Study Suggest Bitcoin and Carbon Are Too Close Together
According to a new study, bitcoin’s energy consumption is equivalent to that of the city of Las Vegas, Nevada and the country of Sri Lanka. On its own, bitcoin produces approximately 22 megatons of carbon emissions each year. This number doubles when all the remaining cryptocurrencies are accounted for.
This is an argument that has swelled throughout the cryptocurrency space for some time. In fact, China has even put out a list of things it’s considering banning, as these items potentially hurt the atmosphere. One of those items is bitcoin and cryptocurrency mining, though to be fair, this has been on the list for a lengthy period and no action has ever been taken.

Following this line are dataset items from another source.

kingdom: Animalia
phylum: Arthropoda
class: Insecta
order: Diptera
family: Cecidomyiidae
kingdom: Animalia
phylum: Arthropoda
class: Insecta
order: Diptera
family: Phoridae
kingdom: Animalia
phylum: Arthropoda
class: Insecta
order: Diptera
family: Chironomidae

The authors of the report say that local regulators have the potential to curb bitcoin mining emissions. The study suggests the following:
Coal is fueling bitcoin. The question is how to prevent it, and that’s up to local regulators.
The good news is that the emissions discussed in the report are considerably less than what the authors originally thought they would be. At the same time, they are still asking “key mining regions” to take the emissions seriously and take necessary steps to lower them further.

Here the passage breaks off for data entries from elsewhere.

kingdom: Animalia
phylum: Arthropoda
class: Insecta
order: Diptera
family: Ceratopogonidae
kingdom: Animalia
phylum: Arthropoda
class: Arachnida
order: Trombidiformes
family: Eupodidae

Overall, the amount of carbon emissions produced last year from the burning of fossil fuels was equal to about 37 billion tons. One of the study’s writers, Christian Stoll, is very concerned about climate change, and while he says there are bigger problems contributing to changes in weather and the Earth’s overall climate, the burning of fossil fuels is not to be taken lightly. He explains:
There are bigger factors contributing to climate change. However, the carbon footprint is big enough to make it worth discussing the possibility of regulating cryptocurrency mining in regions where power generation is especially carbon-intensive.

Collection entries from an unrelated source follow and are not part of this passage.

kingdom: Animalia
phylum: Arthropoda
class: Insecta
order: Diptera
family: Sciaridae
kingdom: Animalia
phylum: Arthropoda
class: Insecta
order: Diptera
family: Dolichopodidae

He and his fellow researchers claim that most of the carbon emissions are coming from regions of Asia. This isn’t a surprise. Countries like South Korea, the Philippines and China are massive bitcoin and cryptocurrency havens, which explains why most of the expelled energy would be here. At the same time, mining rigs are also prominent in Canada and certain parts of the United States thanks to lower energy bills. Thus, virtually every corner of the world appears vulnerable in some way.
Is The Data Accurate?
Not everyone is convinced by the report’s findings. Bitcoin researcher Alex de Vries wasn’t involved in the study but says that bitcoin transactions are relatively rare when compared with the transactions that occur through major credit card companies such as Visa and Mastercard. He wonders if the methods utilized to comprise the data are flawed, commenting:
The folks in this study were very conservative on the energy side.